Okura not:
Günün 11’i, Türkiye medyasındaki görüş ve yorum çeşitliliğini yansıtmak amacıyla hazırlanmaktadır. Aşağıda özetini bulacağınız yazıya yer vermemiz, içeriğini onayladığımız ve/veya desteklediğimiz anlamına gelmez.
Asgari ücret her zaman var değildi, yakın zamanlarda ortaya çıktı ve bir gün ortadan kalkması mümkün. Asgari ücret tartışmaları daha ziyade zengin ve varlıklı toplumlarda söz konusu olabiliyor. Yani asgari ücret zenginlik oluşturmada başarılı toplumlarda gündeme geliyor. Fakir toplumlarda asgari ücret tartışması yapmak büyük ölçüde anlamsız.
Emeğin bir objektif değeri yok. Değer her şeyde olduğu gibi emekte de objektif değil subjektiftir. Emeğin insanların ona atfettiği değer kadar değeri vardır. Mesela kişi başına geliri yüz bin dolar olmuş bir ülkede ödenen ücretlerle bin dolar olan bir ülkede üç aşağı beş yukarı aynı işi yapan kimselere verilen ücret farklı olur. Vasıflı emek ile vasıfsız emek arasında da bir ayrım yaparak vasıflı emeğe vasıfsız emekten daha az çaba harcasa bile daha çok ücret verilmesi gerekir. Bu husus, yani emeğin değerinin nasıl hesaplanacağı ve hangi -vasıflı veya vasıfsız- emeğin hesaplamalarda temel alınacağı Marksizmin de takıldığı ve bir türlü çözemediği bir probleme işaret ediyor.

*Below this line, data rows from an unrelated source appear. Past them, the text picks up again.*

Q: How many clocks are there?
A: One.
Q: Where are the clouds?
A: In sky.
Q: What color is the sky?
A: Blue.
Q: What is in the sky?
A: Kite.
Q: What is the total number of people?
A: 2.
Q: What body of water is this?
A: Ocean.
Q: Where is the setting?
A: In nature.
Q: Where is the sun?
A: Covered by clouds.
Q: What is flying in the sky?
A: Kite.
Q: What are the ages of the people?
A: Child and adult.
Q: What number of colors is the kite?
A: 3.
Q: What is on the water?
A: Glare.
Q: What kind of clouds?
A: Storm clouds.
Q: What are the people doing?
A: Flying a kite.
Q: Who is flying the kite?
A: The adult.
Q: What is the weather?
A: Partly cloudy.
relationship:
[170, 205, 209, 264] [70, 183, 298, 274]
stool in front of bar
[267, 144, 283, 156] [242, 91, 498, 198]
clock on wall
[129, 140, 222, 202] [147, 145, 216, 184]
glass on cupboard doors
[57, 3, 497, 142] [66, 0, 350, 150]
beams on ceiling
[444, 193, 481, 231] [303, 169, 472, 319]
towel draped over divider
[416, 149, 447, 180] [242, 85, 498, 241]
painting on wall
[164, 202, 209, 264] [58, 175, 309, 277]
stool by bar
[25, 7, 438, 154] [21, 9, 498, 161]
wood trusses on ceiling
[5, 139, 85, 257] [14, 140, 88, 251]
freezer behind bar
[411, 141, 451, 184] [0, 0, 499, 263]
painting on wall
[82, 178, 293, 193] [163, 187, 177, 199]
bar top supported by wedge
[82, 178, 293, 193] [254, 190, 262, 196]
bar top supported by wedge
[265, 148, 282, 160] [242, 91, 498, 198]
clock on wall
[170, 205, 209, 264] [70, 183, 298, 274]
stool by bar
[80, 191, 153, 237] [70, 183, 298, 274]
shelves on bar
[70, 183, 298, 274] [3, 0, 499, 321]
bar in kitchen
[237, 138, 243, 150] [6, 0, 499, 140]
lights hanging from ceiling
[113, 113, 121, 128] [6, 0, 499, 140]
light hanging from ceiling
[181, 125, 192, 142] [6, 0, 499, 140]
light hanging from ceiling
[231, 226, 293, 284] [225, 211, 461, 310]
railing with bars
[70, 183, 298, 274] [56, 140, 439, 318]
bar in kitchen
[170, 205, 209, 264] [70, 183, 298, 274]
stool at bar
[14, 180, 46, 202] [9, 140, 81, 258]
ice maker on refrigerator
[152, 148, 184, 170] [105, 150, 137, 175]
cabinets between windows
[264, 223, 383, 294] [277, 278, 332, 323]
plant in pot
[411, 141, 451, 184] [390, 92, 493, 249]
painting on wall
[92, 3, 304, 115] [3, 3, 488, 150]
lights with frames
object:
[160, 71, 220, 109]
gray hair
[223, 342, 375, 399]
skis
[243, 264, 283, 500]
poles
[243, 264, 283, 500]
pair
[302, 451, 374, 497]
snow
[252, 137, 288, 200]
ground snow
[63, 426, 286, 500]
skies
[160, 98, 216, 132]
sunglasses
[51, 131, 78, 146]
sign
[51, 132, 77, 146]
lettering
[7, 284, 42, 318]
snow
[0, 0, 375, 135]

İnsanların alabileceği ücreti belirleyecek olan şey, günün sonunda, ekonomik realitelerdir. Başka bir deyişle, üretim gücüdür. ABD’de geçerli olan emek fiyatının onunkiyle kıyaslanamayacak kadar küçük bir ekonomik güce sahip bir ülkede de olmasını istemek çok garip ve hayalci bir tutum olur.
Son olarak, asgari ücret, bir vasfı bulunmayan, sigortalı olarak asgari ücretli bir işe girmiş, girebilmiş kimselere fayda sağlayabilir, ama geniş anlamda toplumda bazı kişilere zarar verebilir. Asgari ücretten daha düşük bir fiyata iş gücü piyasasına girmek isteyenlerin önüne set çeker. Asgari ücretten daha düşük ücretlerle eleman istihdam etmeyi isteyenlerin daha az eleman istihdam etmesine sebep olabilir. Bu da işsizliğe katkıda bulunur.